アラスカ戦線〔新版〕 (ハヤカワ文庫NV)

アラスカ戦線〔新版〕 (ハヤカワ文庫NV)

世の中にはいろんなおもしろい物語があるわけだが、その一つに「あらすじを読んだだけでおもしろいことがわかる」タイプの作品がある。あらすじを読むと、「その設定、そのあらすじでつまらないわけがないだろ!!」と盛り上がってきてしまう作品だ。実際、つまらないことはほとんどない。『アラスカ戦線』は1964年に書かれ、日本では1970年にハヤカワ・ノヴェルズから発刊されたものだが今回解説が付いて新版として出し直され、今回はじめて読んだのだけどこれがまさにその「あらすじだけでめちゃくちゃおもしろい」し実際に中身もおもしろい作品なのだ。

何はともあれそのあらすじを

何はともあれそのあらすじを紹介させてもらおう。

## 課題要件
A) 次の(i)〜(iii)が本文と一致するかどうかを、それぞれ「はい」か「いいえ」で答え、判断の決め手となる本文の語句をそのまま引用せよ。(i) 『アラスカ戦線』は1964年に書かれた。(ii) 日本では1970年に創元推理文庫から発刊された。(iii) 筆者は今回の新版ではじめてこの作品を読んだ。
B) 本文のうち、「世の中にはいろんなおもしろい」を含む語句で始まり「何はともあれそのあらすじを紹介させてもらおう。」で終わる部分を、「ハヤカワ・ノヴェルズ」を「早川書房」に呼び替えて書き直せ。
答えは本文だけを根拠にして出す。

## 記録一覧
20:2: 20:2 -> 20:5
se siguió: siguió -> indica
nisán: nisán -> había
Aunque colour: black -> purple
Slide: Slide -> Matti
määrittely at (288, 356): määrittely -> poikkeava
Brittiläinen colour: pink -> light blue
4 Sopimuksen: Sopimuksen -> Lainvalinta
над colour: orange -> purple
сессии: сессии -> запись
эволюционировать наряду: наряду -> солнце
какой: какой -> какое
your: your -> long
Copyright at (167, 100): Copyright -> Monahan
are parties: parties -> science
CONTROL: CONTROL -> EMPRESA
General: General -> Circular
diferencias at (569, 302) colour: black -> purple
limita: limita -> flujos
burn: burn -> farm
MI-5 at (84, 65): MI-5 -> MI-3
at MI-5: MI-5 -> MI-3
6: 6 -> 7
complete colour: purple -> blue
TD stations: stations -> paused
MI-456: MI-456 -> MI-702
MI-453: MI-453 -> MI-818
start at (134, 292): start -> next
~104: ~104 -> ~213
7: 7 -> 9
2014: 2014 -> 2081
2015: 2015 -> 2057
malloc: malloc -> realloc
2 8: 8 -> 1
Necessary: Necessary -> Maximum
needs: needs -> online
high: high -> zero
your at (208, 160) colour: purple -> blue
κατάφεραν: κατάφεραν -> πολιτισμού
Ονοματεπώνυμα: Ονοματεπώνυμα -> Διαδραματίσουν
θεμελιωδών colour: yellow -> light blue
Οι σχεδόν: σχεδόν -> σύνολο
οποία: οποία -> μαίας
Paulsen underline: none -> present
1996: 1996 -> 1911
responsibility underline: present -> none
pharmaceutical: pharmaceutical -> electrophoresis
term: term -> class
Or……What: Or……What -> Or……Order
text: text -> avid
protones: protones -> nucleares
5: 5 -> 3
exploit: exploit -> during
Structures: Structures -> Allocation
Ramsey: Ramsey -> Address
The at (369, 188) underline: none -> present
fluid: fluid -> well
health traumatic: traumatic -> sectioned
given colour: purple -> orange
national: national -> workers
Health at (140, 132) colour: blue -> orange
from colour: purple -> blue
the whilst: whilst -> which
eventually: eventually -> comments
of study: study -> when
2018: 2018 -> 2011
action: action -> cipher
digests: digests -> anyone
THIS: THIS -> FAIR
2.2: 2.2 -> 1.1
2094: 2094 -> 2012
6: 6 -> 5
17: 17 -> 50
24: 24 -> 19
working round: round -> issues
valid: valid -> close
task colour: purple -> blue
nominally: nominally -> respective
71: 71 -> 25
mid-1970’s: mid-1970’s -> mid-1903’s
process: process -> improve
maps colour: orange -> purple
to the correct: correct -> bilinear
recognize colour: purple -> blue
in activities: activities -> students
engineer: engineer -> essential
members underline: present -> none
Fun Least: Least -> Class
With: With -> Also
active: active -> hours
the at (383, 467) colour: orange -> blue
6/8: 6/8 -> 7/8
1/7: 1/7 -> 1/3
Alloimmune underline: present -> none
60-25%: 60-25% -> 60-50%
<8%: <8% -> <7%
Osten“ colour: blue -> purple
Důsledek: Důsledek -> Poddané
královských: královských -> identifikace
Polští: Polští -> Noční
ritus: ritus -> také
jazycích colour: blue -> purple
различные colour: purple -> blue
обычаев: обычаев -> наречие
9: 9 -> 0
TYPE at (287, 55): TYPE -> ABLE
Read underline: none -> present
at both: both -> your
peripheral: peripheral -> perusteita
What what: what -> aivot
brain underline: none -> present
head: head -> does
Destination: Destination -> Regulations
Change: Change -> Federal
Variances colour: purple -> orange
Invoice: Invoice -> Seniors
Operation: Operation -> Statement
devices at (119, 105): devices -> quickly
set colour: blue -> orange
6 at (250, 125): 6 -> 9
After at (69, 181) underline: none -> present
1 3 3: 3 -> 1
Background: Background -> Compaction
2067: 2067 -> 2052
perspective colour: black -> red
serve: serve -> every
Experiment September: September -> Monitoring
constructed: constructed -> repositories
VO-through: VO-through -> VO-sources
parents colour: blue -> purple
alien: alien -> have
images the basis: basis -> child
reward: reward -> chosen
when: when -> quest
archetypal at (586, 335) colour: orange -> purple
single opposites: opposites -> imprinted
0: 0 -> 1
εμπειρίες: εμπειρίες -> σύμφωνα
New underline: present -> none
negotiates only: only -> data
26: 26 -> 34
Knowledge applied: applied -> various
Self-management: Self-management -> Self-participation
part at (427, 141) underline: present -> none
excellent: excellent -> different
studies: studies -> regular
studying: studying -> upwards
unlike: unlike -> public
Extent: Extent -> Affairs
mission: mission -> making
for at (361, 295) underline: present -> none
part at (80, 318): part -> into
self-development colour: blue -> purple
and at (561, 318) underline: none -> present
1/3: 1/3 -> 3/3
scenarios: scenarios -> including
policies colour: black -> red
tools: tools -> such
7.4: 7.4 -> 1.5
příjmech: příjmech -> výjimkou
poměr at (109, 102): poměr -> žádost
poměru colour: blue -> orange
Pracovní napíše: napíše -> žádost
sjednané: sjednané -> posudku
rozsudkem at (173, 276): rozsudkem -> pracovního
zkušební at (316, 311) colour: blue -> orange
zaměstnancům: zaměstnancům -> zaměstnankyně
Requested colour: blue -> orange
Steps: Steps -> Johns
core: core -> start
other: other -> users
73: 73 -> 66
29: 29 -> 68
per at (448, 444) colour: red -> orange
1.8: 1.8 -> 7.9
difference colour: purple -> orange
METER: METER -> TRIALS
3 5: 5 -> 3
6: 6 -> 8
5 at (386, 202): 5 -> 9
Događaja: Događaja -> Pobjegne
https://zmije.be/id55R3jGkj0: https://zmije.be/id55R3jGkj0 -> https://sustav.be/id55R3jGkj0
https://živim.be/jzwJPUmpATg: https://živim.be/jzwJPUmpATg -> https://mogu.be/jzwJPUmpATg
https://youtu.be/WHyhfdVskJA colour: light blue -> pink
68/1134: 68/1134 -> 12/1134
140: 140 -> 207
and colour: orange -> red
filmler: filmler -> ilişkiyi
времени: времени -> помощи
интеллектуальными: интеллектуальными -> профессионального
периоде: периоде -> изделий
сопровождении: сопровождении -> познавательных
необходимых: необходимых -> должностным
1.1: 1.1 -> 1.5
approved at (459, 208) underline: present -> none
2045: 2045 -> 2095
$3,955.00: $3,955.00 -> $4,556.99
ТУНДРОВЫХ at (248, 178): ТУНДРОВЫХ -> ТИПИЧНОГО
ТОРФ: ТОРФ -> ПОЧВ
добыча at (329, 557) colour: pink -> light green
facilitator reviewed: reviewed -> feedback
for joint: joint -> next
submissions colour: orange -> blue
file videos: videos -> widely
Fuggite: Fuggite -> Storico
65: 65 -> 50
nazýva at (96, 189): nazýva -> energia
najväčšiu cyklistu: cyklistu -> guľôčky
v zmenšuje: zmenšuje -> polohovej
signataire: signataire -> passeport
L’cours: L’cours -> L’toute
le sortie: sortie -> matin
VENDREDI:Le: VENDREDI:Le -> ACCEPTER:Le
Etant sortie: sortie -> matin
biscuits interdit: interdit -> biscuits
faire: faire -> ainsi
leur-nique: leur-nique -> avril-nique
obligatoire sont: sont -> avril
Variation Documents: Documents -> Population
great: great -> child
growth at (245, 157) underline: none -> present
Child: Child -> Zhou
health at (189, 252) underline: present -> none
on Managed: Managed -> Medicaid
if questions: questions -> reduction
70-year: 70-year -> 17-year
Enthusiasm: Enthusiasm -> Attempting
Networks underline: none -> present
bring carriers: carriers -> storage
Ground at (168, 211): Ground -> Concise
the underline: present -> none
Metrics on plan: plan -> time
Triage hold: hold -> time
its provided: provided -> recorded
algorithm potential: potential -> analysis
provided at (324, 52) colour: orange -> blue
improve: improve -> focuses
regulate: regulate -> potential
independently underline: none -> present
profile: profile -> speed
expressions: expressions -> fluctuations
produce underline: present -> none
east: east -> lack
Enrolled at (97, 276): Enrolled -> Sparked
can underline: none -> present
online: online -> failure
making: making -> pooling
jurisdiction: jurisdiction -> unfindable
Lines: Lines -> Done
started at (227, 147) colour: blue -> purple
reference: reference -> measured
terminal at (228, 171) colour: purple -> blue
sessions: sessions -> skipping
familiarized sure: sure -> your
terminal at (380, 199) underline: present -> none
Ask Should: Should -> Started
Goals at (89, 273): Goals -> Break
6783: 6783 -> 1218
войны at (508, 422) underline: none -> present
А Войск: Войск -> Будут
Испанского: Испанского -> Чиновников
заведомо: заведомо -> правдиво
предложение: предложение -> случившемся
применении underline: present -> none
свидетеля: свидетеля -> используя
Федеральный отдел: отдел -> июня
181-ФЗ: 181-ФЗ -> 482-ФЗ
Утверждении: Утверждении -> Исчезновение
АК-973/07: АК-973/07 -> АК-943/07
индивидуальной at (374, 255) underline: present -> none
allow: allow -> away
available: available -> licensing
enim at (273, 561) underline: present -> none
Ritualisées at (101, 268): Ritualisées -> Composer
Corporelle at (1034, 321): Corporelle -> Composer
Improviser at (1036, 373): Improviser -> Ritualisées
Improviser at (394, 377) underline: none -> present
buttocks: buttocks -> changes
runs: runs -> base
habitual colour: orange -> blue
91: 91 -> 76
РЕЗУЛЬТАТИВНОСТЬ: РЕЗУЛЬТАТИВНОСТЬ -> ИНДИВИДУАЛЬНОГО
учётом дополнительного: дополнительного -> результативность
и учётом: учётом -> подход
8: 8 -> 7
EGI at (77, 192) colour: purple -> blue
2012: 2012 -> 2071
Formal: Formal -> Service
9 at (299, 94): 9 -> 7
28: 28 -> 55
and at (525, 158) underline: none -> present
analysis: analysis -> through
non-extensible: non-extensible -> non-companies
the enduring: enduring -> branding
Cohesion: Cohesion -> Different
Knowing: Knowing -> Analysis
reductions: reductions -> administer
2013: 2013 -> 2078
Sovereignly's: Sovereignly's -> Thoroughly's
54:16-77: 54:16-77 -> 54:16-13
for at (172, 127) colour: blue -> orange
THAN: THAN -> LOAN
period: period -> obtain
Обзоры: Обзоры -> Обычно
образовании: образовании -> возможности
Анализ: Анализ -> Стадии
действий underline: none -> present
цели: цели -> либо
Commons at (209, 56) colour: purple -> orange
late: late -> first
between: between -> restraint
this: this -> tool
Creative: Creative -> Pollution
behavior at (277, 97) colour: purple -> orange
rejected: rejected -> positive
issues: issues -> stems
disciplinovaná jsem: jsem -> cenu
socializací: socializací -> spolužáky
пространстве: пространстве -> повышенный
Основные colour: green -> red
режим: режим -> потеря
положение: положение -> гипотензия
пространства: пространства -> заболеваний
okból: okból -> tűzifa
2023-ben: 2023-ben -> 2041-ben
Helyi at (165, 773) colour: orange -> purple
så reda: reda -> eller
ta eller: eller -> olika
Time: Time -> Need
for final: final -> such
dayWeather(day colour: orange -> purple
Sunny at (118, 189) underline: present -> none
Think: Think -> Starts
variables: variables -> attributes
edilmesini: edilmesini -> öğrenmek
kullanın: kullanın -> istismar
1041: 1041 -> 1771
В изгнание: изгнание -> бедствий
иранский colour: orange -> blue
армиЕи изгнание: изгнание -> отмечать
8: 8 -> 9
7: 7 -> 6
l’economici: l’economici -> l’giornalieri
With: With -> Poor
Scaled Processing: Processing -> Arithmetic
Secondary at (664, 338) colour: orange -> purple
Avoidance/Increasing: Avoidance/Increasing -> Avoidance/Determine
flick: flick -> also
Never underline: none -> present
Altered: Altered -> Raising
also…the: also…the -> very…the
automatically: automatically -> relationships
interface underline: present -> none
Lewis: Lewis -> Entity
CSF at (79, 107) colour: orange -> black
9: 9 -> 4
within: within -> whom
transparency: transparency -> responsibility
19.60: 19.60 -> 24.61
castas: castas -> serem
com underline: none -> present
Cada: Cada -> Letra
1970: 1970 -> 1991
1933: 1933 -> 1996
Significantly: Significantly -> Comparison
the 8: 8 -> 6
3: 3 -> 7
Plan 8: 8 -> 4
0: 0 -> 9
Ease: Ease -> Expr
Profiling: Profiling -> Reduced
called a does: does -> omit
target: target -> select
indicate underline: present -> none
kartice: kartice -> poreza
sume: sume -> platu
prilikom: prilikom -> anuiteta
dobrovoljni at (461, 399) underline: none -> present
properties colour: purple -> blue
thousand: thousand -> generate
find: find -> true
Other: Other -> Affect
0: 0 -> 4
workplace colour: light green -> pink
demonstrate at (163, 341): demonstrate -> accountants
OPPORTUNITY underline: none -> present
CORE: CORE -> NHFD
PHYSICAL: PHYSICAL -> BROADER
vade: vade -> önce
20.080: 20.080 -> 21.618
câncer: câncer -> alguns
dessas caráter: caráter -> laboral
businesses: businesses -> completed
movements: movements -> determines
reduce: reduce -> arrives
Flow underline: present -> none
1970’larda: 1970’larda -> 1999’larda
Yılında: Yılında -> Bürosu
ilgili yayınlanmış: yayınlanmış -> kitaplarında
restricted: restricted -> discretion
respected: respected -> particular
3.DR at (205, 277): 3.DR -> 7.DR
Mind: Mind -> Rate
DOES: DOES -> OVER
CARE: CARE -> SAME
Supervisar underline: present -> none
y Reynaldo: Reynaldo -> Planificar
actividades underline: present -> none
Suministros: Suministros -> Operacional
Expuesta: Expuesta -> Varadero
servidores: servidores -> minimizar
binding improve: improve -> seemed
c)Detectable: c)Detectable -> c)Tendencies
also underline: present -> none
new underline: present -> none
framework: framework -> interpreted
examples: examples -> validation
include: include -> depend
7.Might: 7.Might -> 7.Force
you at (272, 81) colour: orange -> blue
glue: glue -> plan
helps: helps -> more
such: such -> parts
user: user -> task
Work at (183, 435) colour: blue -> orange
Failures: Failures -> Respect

## 課題の解答
A)
(i) はい。「『アラスカ戦線』は1964年に書かれ」
(ii) いいえ。「日本では1970年にハヤカワ・ノヴェルズから発刊された」
(iii) はい。「今回はじめて読んだ」

B)
世の中にはいろんなおもしろい物語があるわけだが、その一つに「あらすじを読んだだけでおもしろいことがわかる」タイプの作品がある。あらすじを読むと、「その設定、そのあらすじでつまらないわけがないだろ!!」と盛り上がってきてしまう作品だ。実際、つまらないことはほとんどない。『アラスカ戦線』は1964年に書かれ、日本では1970年に早川書房から発刊されたものだが今回解説が付いて新版として出し直され、今回はじめて読んだのだけどこれがまさにその「あらすじだけでめちゃくちゃおもしろい」し実際に中身もおもしろい作品なのだ。

何はともあれそのあらすじを

何はともあれそのあらすじを紹介させてもらおう。